[Mesa-dev] [PATCH 09/13] radeonsi: use TC L2 for CP DMA operations with shader resources on CIK
Marek Olšák
maraeo at gmail.com
Mon Jan 5 12:20:59 PST 2015
From: Marek Olšák <marek.olsak at amd.com>
So that TC L2 doesn't need to be flushed.
The only problem is with index buffers, which don't use TC.
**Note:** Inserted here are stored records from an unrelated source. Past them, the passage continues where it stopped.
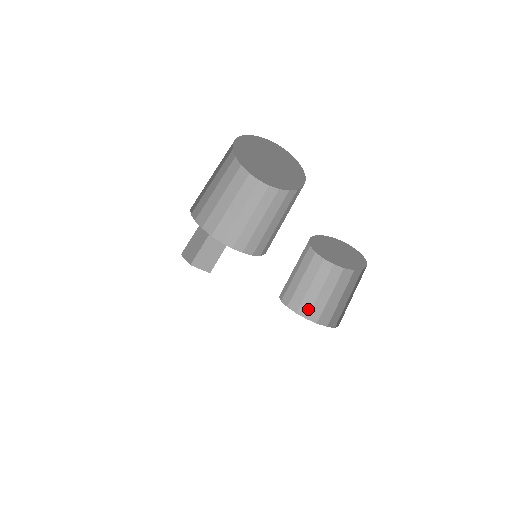
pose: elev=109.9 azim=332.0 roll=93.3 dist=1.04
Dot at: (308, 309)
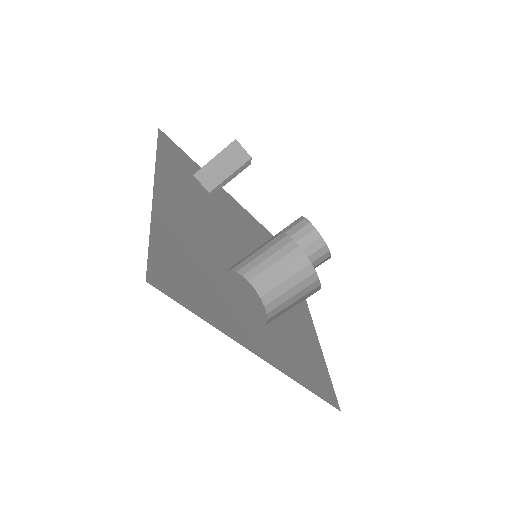
Dot at: occluded
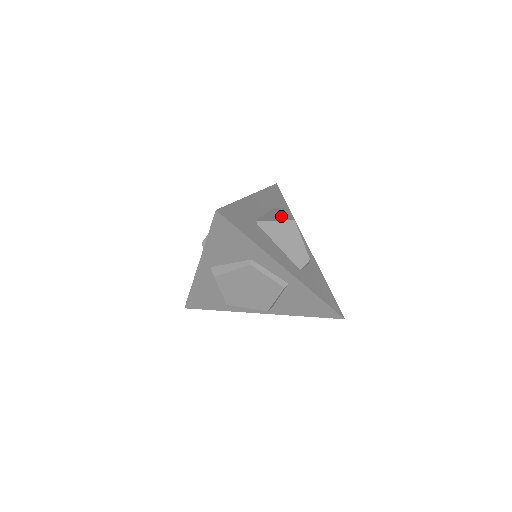
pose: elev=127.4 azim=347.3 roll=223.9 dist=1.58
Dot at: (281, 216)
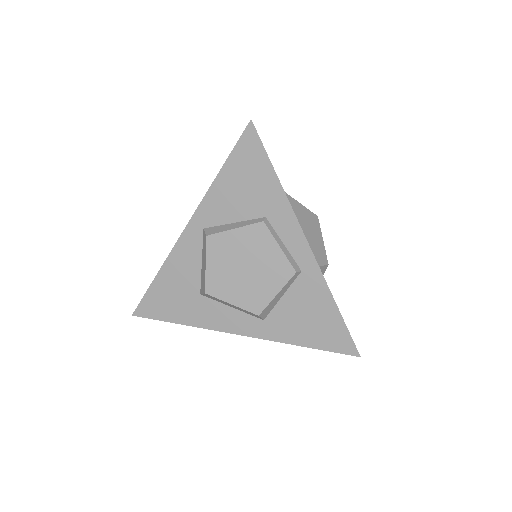
Dot at: occluded
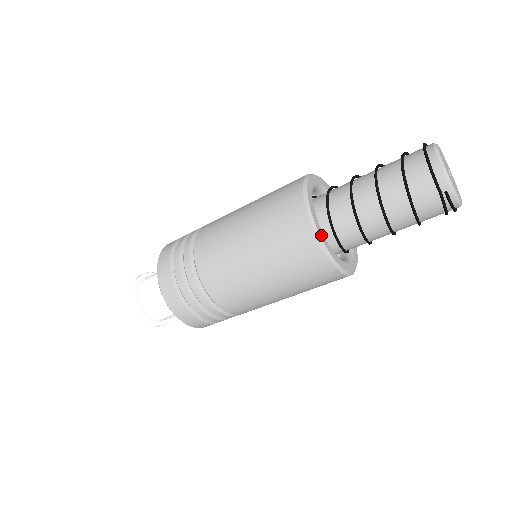
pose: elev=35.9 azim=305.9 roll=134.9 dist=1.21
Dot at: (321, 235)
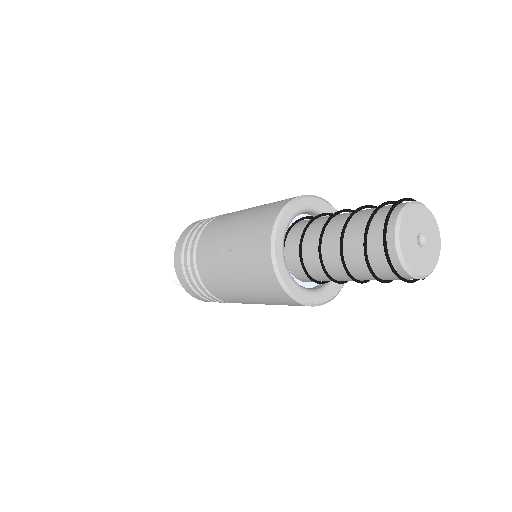
Dot at: (319, 300)
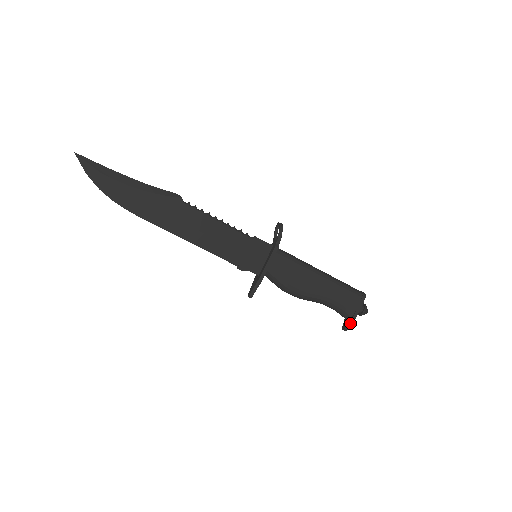
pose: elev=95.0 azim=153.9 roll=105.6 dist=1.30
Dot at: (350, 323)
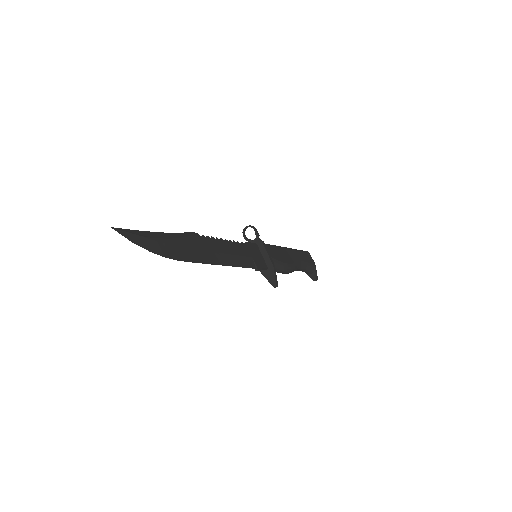
Dot at: (316, 272)
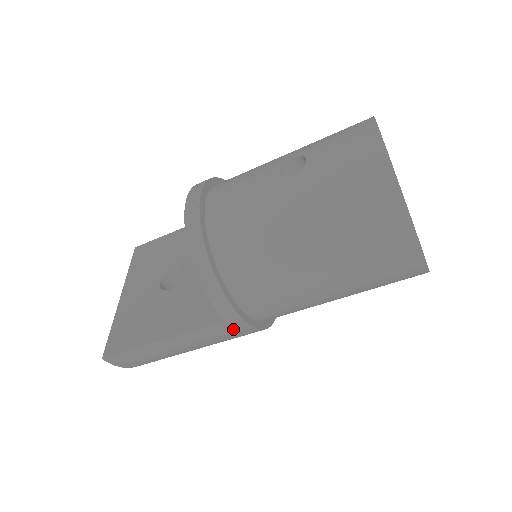
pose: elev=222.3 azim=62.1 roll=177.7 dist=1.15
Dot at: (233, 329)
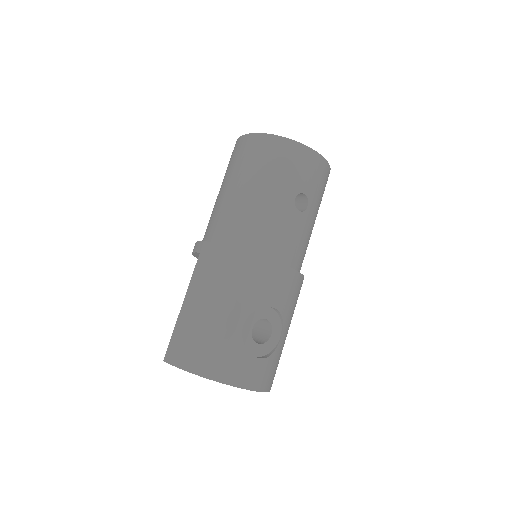
Dot at: (207, 255)
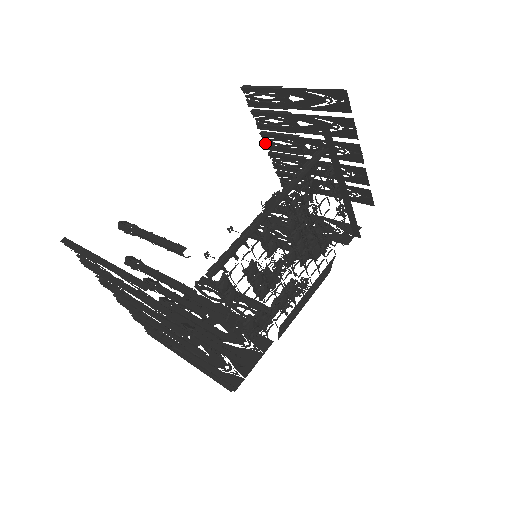
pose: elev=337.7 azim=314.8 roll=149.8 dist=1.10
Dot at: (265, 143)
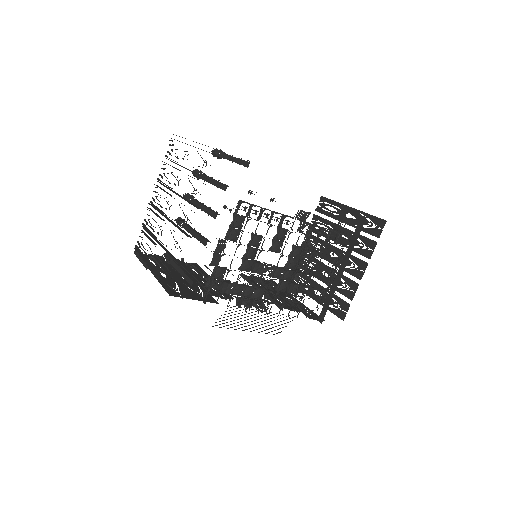
Dot at: (304, 242)
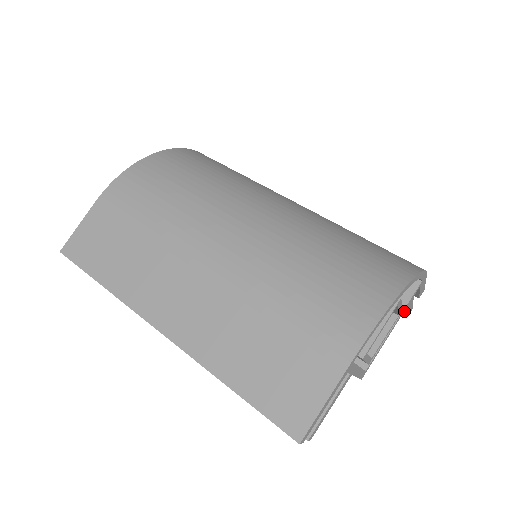
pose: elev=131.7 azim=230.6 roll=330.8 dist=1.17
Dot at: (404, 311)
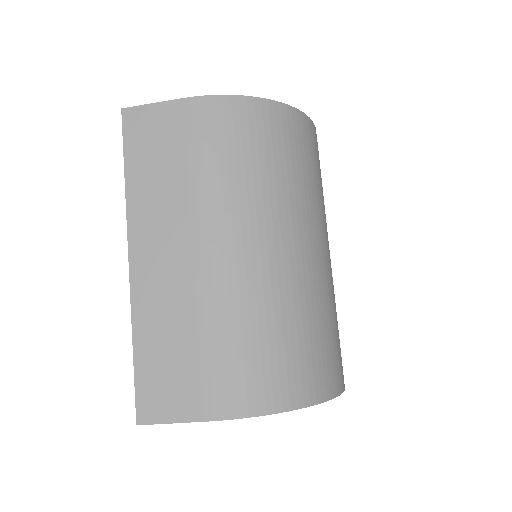
Dot at: occluded
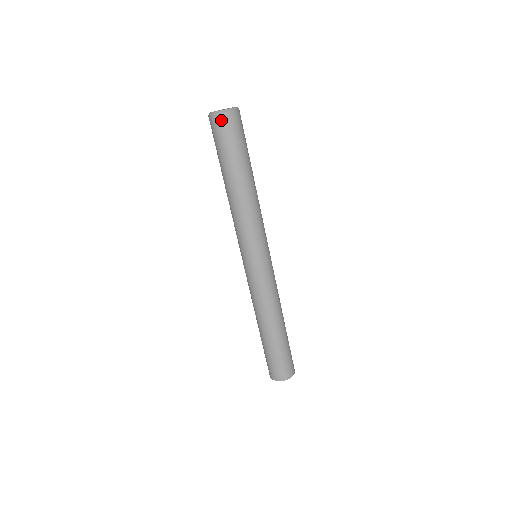
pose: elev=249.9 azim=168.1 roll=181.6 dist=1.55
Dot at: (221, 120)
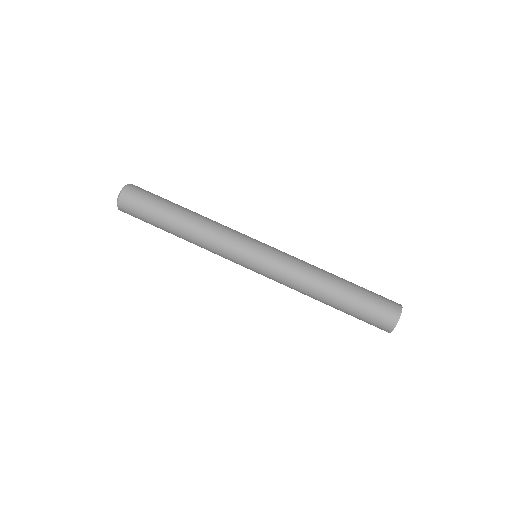
Dot at: (131, 188)
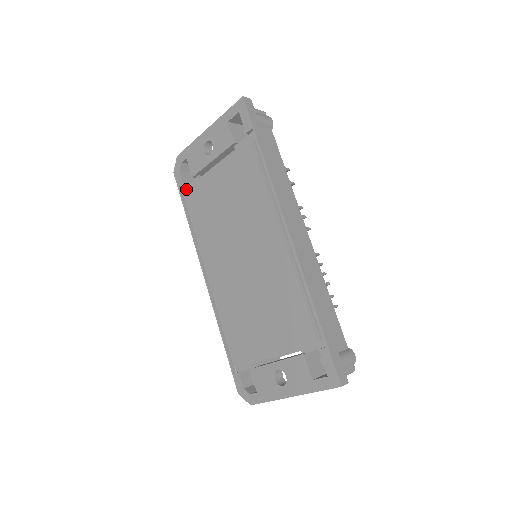
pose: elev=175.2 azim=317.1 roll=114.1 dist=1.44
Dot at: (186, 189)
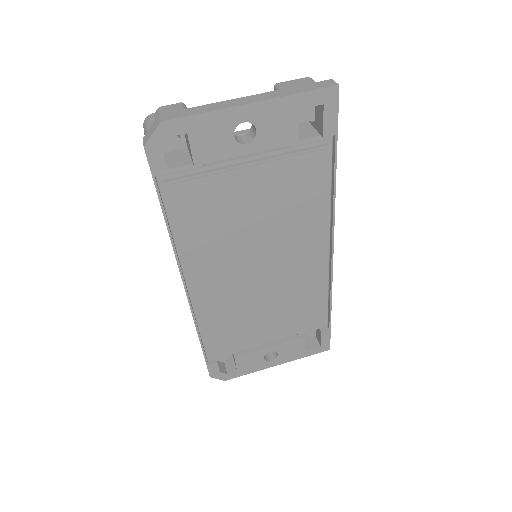
Dot at: (173, 180)
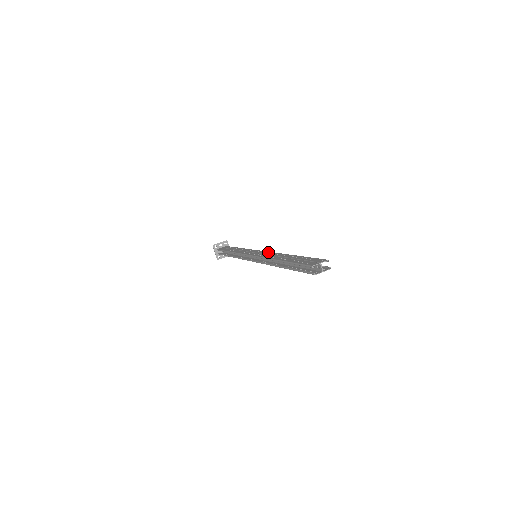
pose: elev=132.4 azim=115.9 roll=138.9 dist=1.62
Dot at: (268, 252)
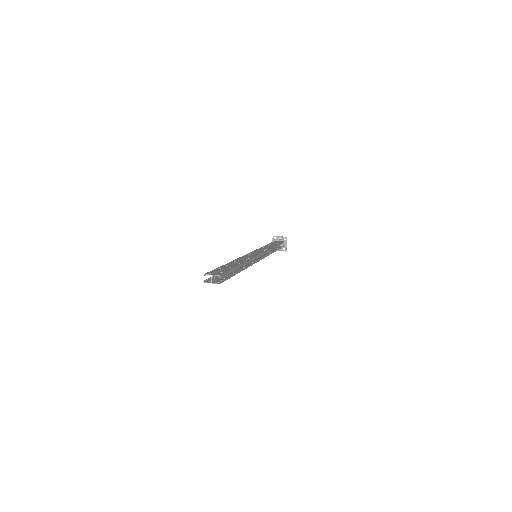
Dot at: (254, 256)
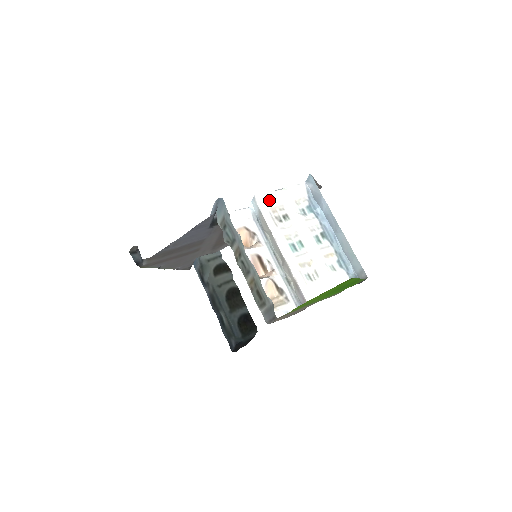
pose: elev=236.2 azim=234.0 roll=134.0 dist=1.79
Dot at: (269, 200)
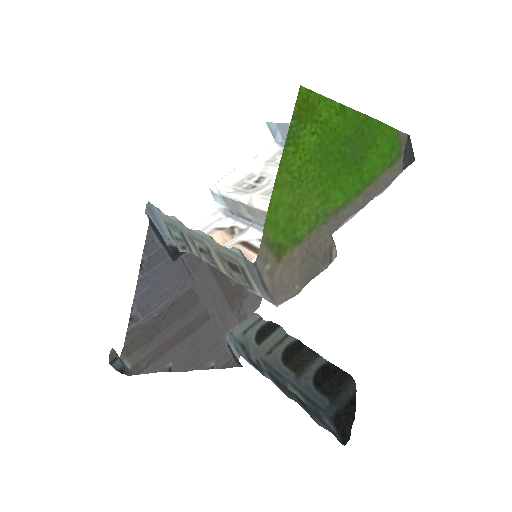
Dot at: (230, 180)
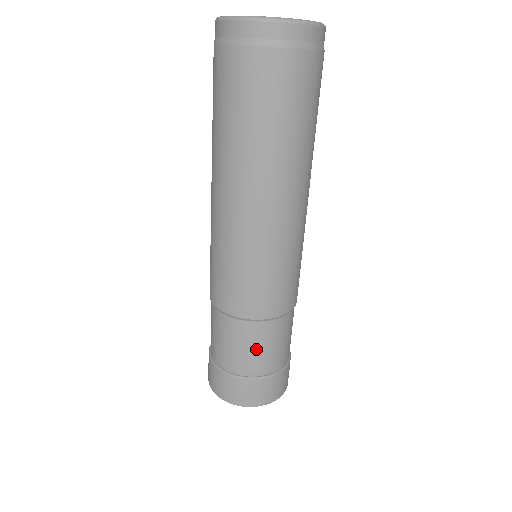
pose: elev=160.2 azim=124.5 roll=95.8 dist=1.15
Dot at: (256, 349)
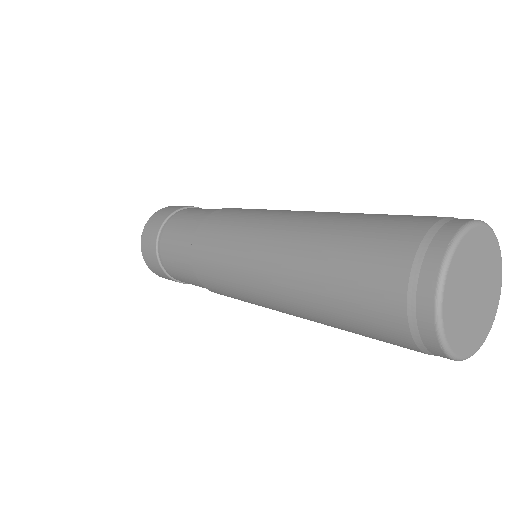
Dot at: occluded
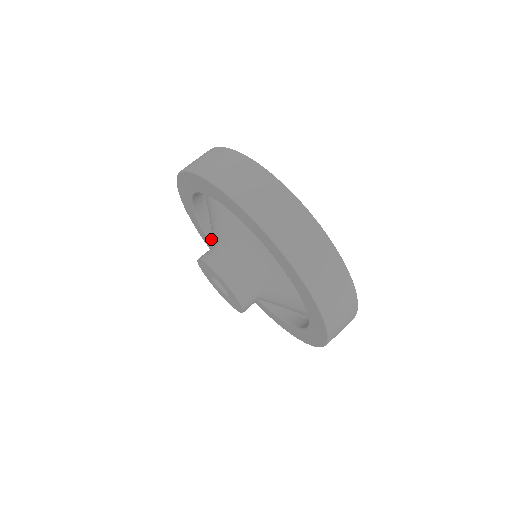
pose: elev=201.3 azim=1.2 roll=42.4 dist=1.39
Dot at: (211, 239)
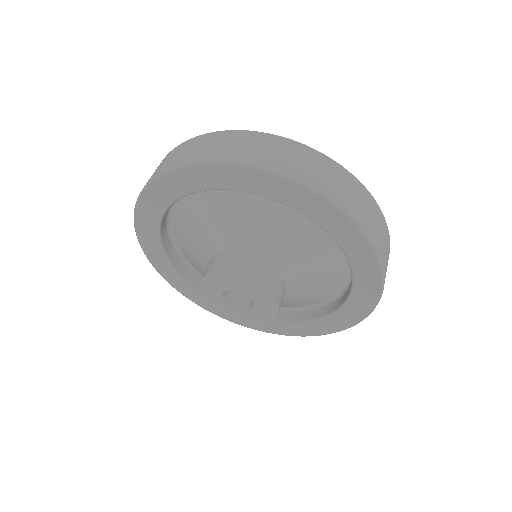
Dot at: (183, 275)
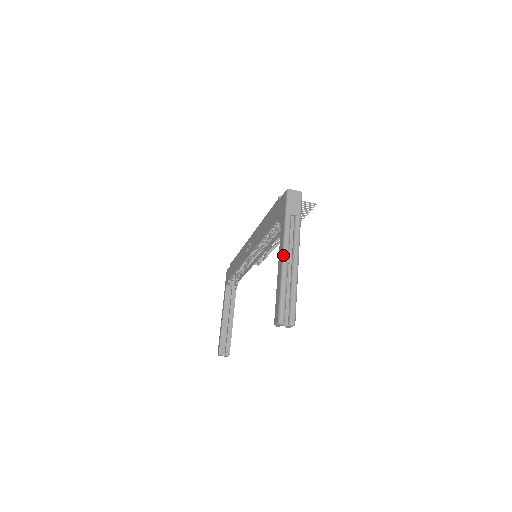
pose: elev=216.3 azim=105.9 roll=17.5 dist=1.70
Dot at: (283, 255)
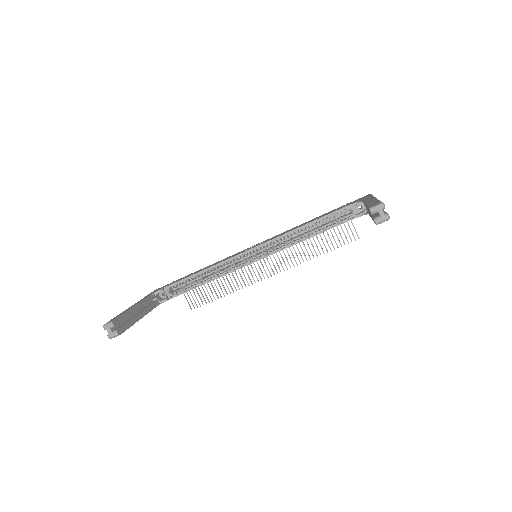
Dot at: occluded
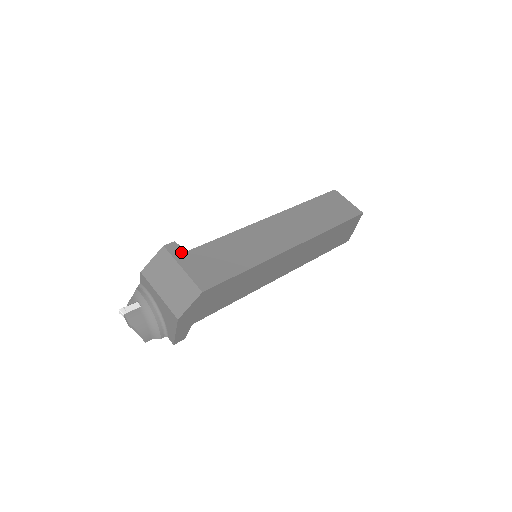
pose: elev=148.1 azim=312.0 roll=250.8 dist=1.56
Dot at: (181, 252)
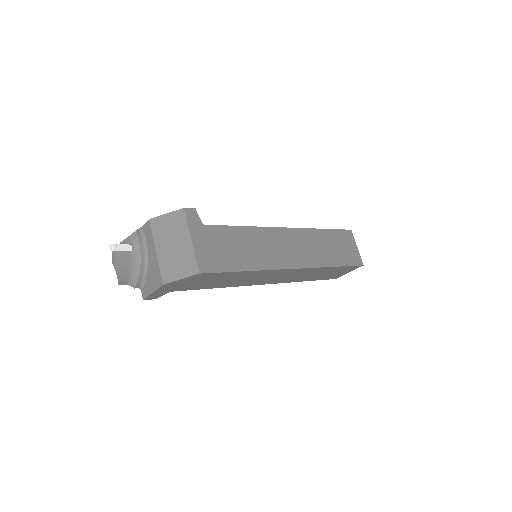
Dot at: (197, 223)
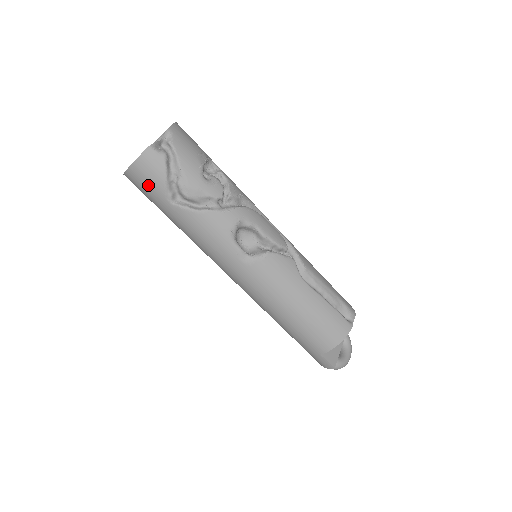
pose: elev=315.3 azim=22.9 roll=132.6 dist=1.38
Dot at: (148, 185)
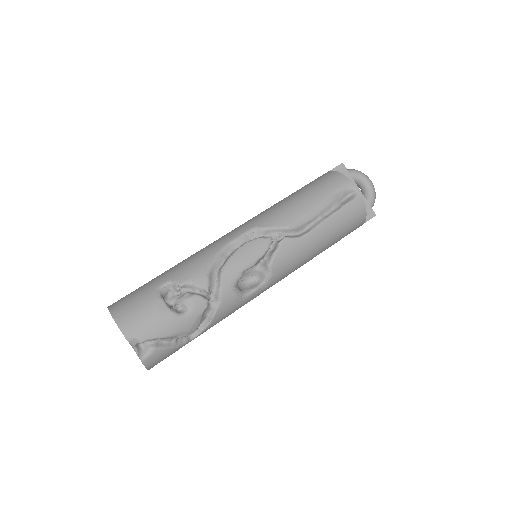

A simple solution is added that flushes TC L2 before a draw call (TC_L2_dirty).
---
src/gallium/drivers/radeon/r600_pipe_common.h | 12 ++++++++++
src/gallium/drivers/radeonsi/si_descriptors.c | 32 ++++++++++++++++++---------
src/gallium/drivers/radeonsi/si_state_draw.c | 5 +++++
3 files changed, 39 insertions(+), 10 deletions(-)
diff --git a/src/gallium/drivers/radeon/r600_pipe_common.h b/src/gallium/drivers/radeon/r600_pipe_common.h
index a9416b6..60b8fae 100644
--- a/src/gallium/drivers/radeon/r600_pipe_common.h
+++ b/src/gallium/drivers/radeon/r600_pipe_common.h
@@ -138,6 +138,18 @@ struct r600_resource {
* the unsynchronized map flag and expect the driver to figure it out.
*/
struct util_range valid_buffer_range;
+
+ /* For buffers only. This indicates that a write operation has been
+ * performed by TC L2, but the cache hasn't been flushed.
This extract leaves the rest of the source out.